──────── Material for the task

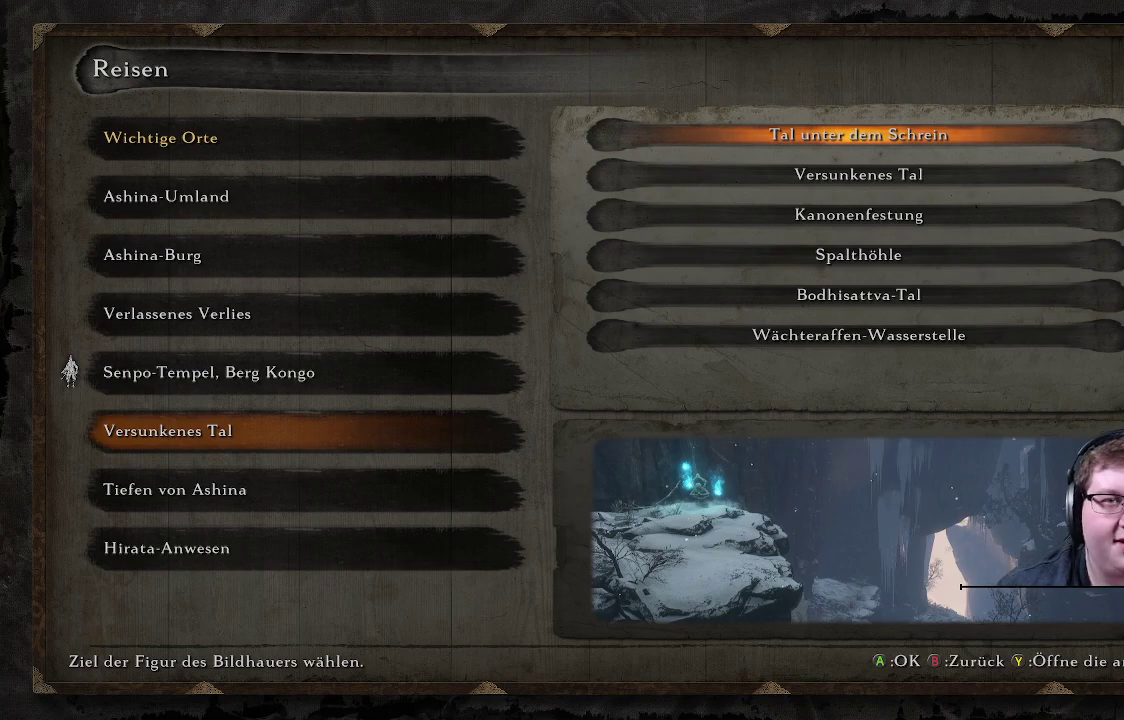
Gameplay with a controller (Xbox layout); each line is a JSON object with the inputs held at the frame after it. "events" lists button and stick changes between this image and that frame as [ms after this image, input, new state], when the widget could be followed in between. Not read: L3 R3.
{"buttons": [], "left_stick": "center", "right_stick": "center", "events": [[100, "left_stick", "down"], [217, "left_stick", "center"]]}
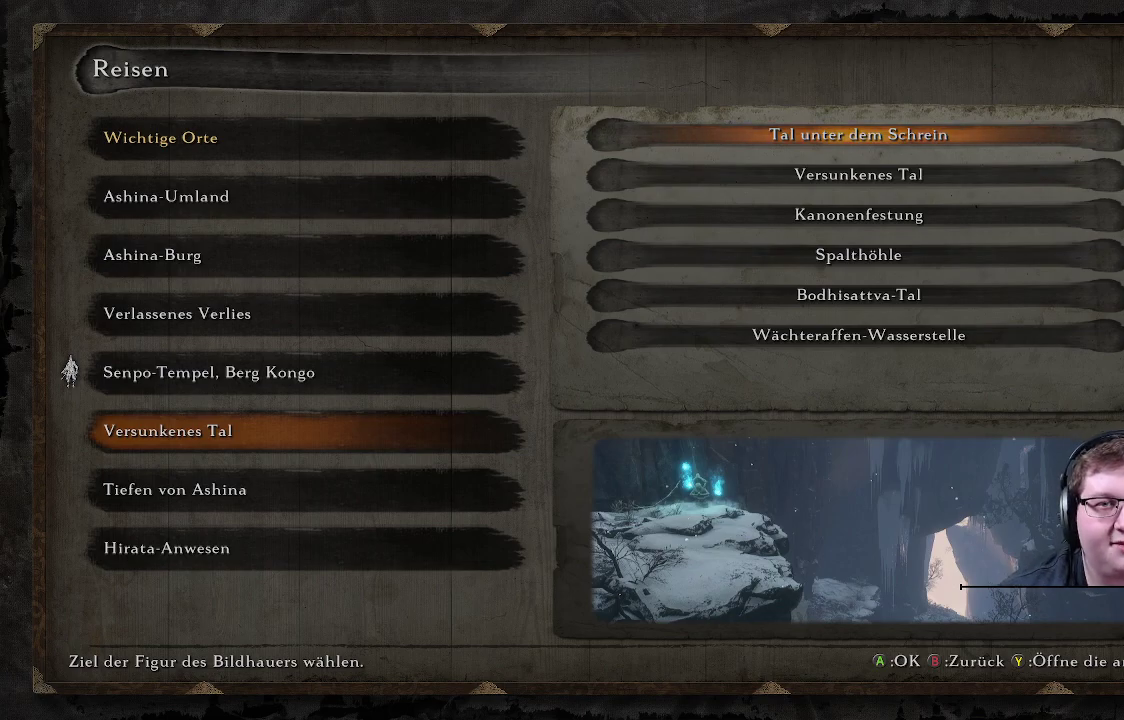
{"buttons": [], "left_stick": "center", "right_stick": "center", "events": [[100, "DPAD_DOWN", "down"], [183, "DPAD_DOWN", "up"]]}
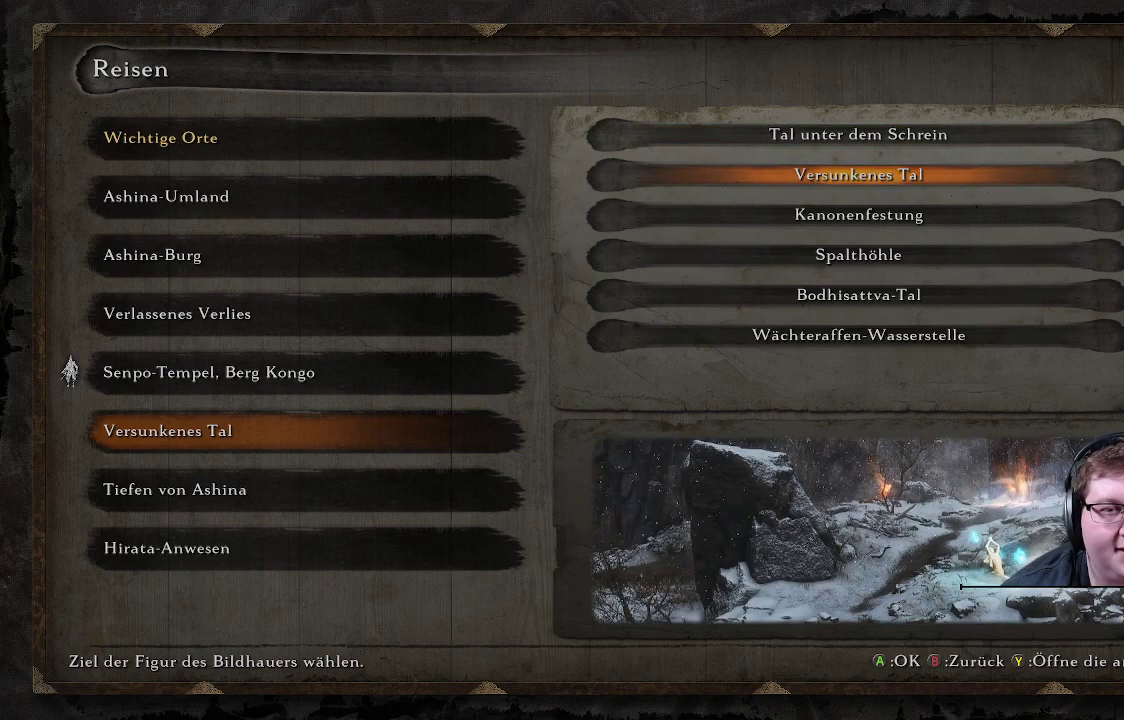
{"buttons": [], "left_stick": "center", "right_stick": "center", "events": []}
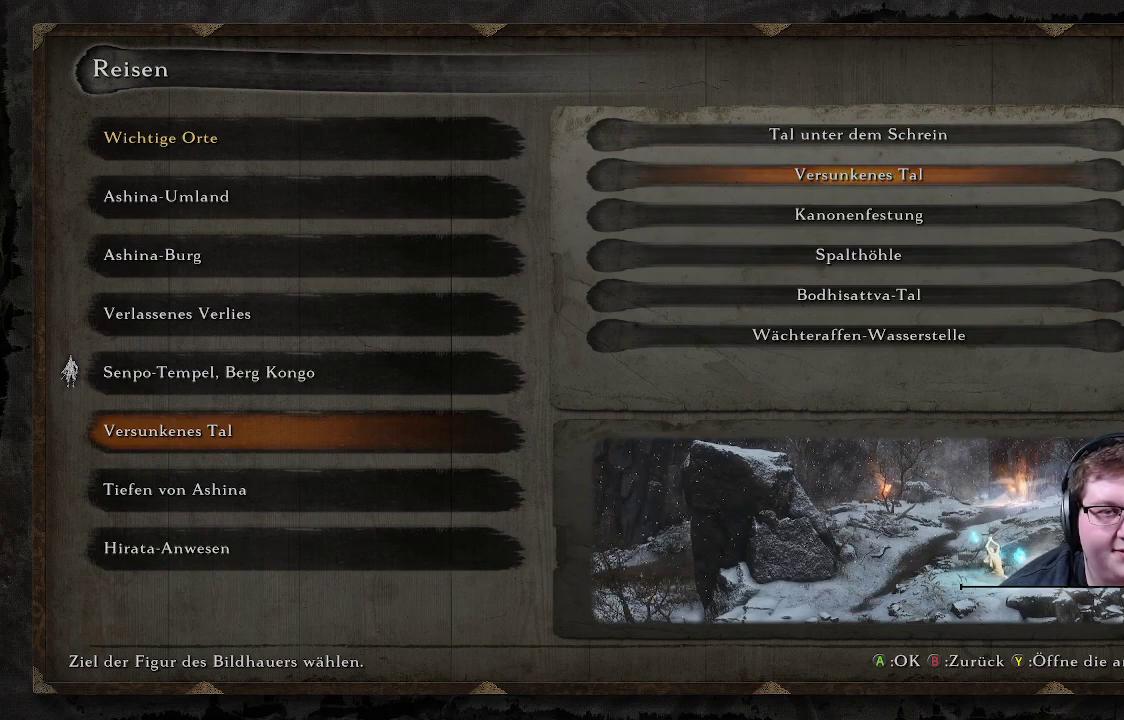
{"buttons": [], "left_stick": "center", "right_stick": "center", "events": []}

────────────────

About this exercise ▸
When you repeat the data, keep it exact and drop every picture.

Result for this exercise ▸
Gameplay with a controller (Xbox layout); each line is a JSON object with the inputs held at the frame after it. "events" lists button and stick changes between this image and that frame as [ms after this image, input, new state], when the widget could be followed in between. Not read: L3 R3.
{"buttons": [], "left_stick": "center", "right_stick": "center", "events": [[100, "left_stick", "down"], [217, "left_stick", "center"]]}
{"buttons": [], "left_stick": "center", "right_stick": "center", "events": [[100, "DPAD_DOWN", "down"], [183, "DPAD_DOWN", "up"]]}
{"buttons": [], "left_stick": "center", "right_stick": "center", "events": []}
{"buttons": [], "left_stick": "center", "right_stick": "center", "events": []}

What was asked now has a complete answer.